Les neuf sages, dont cinq nommés par un président républicain et quatre par un démocrate, devront déterminer si la loi peut survivre si on la dépouille de sa mesure clé. "Une fois qu'on arrache le coeur du corps, cela n'a pas d'importance si les doigts bougent encore", a estimé Michael Carvin, avocat de l'organisation patronale National Federation of Independent Business, qui compte parmi les plaignants.

Pour l'analyste Ilya Shapiro, de l'institut Cato, un centre de réflexion conservateur, ce dossier pourrait bien coûter son poste au président Obama. "Si la loi est invalidée, la plus grande réalisation de l'administration Obama sera effacée.

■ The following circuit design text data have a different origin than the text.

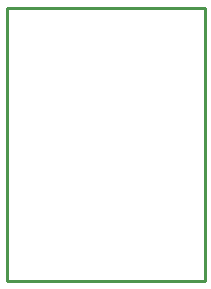
<source format=gbr>
G04 EAGLE Gerber RS-274X export*
G75*
%MOMM*%
%FSLAX34Y34*%
%LPD*%
%IN*%
%IPPOS*%
%AMOC8*
5,1,8,0,0,1.08239X$1,22.5*%
G01*
%ADD10C,0.254000*%


D10*
X0Y0D02*
X168150Y0D01*
X168150Y231040D01*
X0Y231040D01*
X0Y0D01*
M02*

</source>
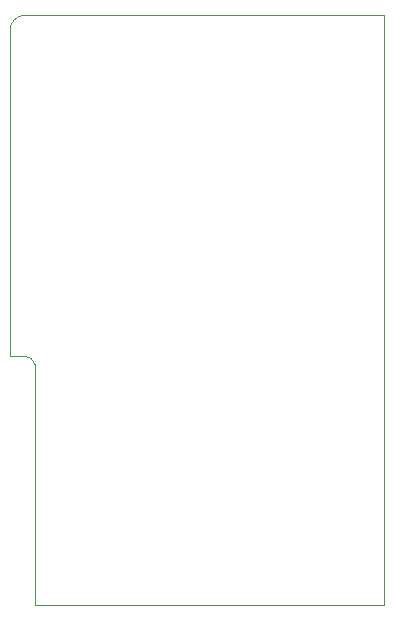
<source format=gbr>
G04 #@! TF.GenerationSoftware,KiCad,Pcbnew,(5.1.5-0-10_14)*
G04 #@! TF.CreationDate,2020-06-15T10:40:47+02:00*
G04 #@! TF.ProjectId,WEMOS_Adapter,57454d4f-535f-4416-9461-707465722e6b,rev?*
G04 #@! TF.SameCoordinates,Original*
G04 #@! TF.FileFunction,Profile,NP*
%FSLAX46Y46*%
G04 Gerber Fmt 4.6, Leading zero omitted, Abs format (unit mm)*
G04 Created by KiCad (PCBNEW (5.1.5-0-10_14)) date 2020-06-15 10:40:47*
%MOMM*%
%LPD*%
G04 APERTURE LIST*
%ADD10C,0.100000*%
G04 APERTURE END LIST*
D10*
X41503351Y-29693125D02*
G75*
G02X42773600Y-28397200I1295648J526D01*
G01*
X42773709Y-57277010D02*
G75*
G02X43611800Y-57964918I-50908J-916507D01*
G01*
X41503600Y-57277000D02*
X42773709Y-57277010D01*
X73177400Y-28371800D02*
X73202800Y-78308200D01*
X42773600Y-28397200D02*
X73177400Y-28371800D01*
X41503600Y-57277000D02*
X41503600Y-29692600D01*
X43611800Y-78308200D02*
X43611800Y-57964918D01*
X73202800Y-78308200D02*
X43611800Y-78308200D01*
M02*

</source>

Si elle est confirmée, cela dynamisera non seulement le "Tea party" ultraconservateur et la base républicaine mais aussi les indépendants (non affiliés à un parti, ndlr) qui majoritairement sont contre l'Obamacare". Mais, selon lui, le juge Anthony Kennedy, qui vote tantôt à droite, tantôt à gauche, devrait voter en faveur de la réforme et le président conservateur de la Cour, John Roberts, pourrait "en tant que garant de l'intégrité institutionnelle, se joindre à lui et confirmer la loi par 6 voix contre 3". Réponse en juin, à la fin de la session de printemps de la Cour suprême.